What is the genre-based approach to writing?

What is the genre-based approach to writing?

By Dr Jeremy Koay

A limited view

Teachers and learners are often attracted to universal rules that they can apply in all situations. Although such rules do exist, they are often too general and often not very useful in helping learners write effectively. For example, some teachers and learners believe that you can write anything as long as you can produce grammatical sentences (see What is grammar?). However, this ability alone does not allow writers to produce a text in a genre that they are not familiar with.

For example, a newly appointed Head of Department of English Language may have problems writing a departmental report because he or she is not familiar with institutional expectations. He or she would have to refer to examples of previous reports. This scenario implies that genre knowledge is important.

==*==

TASKS FOR THIS EXERCISE:
A – Reproduce the passage of the genre-based writing article starting at "Teachers and learners are" and ending at "knowledge is important.".
B – Write the next part of the article on the genre-based approach to writing, picking up after its final sentence.

RECORDS:
==*==

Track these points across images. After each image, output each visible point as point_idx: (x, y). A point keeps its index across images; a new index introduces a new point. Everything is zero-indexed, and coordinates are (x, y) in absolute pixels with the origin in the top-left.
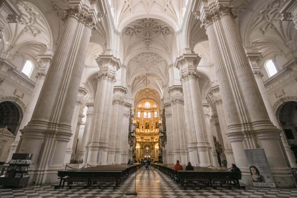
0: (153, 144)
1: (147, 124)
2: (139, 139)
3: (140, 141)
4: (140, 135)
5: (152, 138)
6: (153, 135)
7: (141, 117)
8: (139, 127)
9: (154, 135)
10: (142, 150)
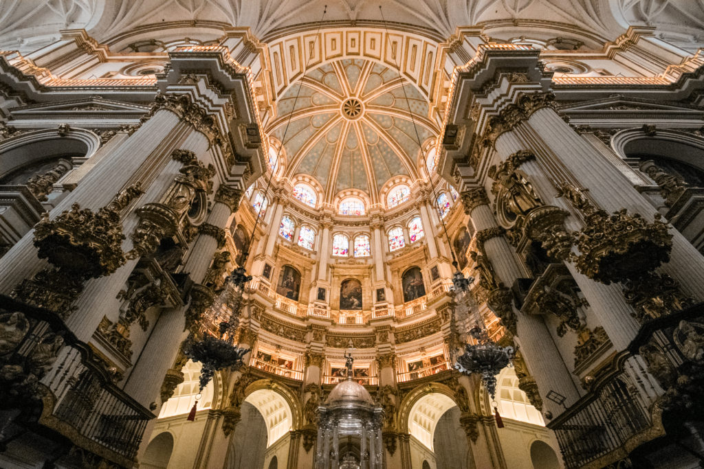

==*==

RESULTS BY TASK:
A –
Teachers and learners are often attracted to universal rules that they can apply in all situations. Although such rules do exist, they are often too general and often not very useful in helping learners write effectively. For example, some teachers and learners believe that you can write anything as long as you can produce grammatical sentences (see What is grammar?). However, this ability alone does not allow writers to produce a text in a genre that they are not familiar with.

For example, a newly appointed Head of Department of English Language may have problems writing a departmental report because he or she is not familiar with institutional expectations. He or she would have to refer to examples of previous reports. This scenario implies that genre knowledge is important.

B –
A holistic view

What is a genre? Swales (1990) explains that a genre is primarily recognised by its communicative purpose, which shapes how a text is realised. Texts that belong to a genre share similar characteristics, such as target audience, organisation of ideas and language choices. For example, a thesis statement is obligatory in an argumentative essay because the communicative purpose of this genre is to argue for or against a position.

The five stages of a genre-approach to writing are (Hyland, 2007):
1.  Setting the context
2.  Modelling
3.  Joint construction
4.  Independent construction
5.  Comparing

Theory and practice

The goal of the setting the context stage is to explore the communicative purpose (e.g., to persuade readers to care for the environment) of a particular genre. Learners can read a text and discuss its communicative purpose with their classmates.

At the modelling stage, teachers can guide learners to identify language features (e.g., tenses, personal pronouns) of a sample text of a particular genre. At this stage, learners should also pay attention to moves (i.e., writers’ intentions) in the text. Examples of moves in a factual essay can include presenting an argument, supporting an argument, and predicting possible outcomes.

The aim of the joint construction stage is to reinforce features that learners identified at the modelling stage.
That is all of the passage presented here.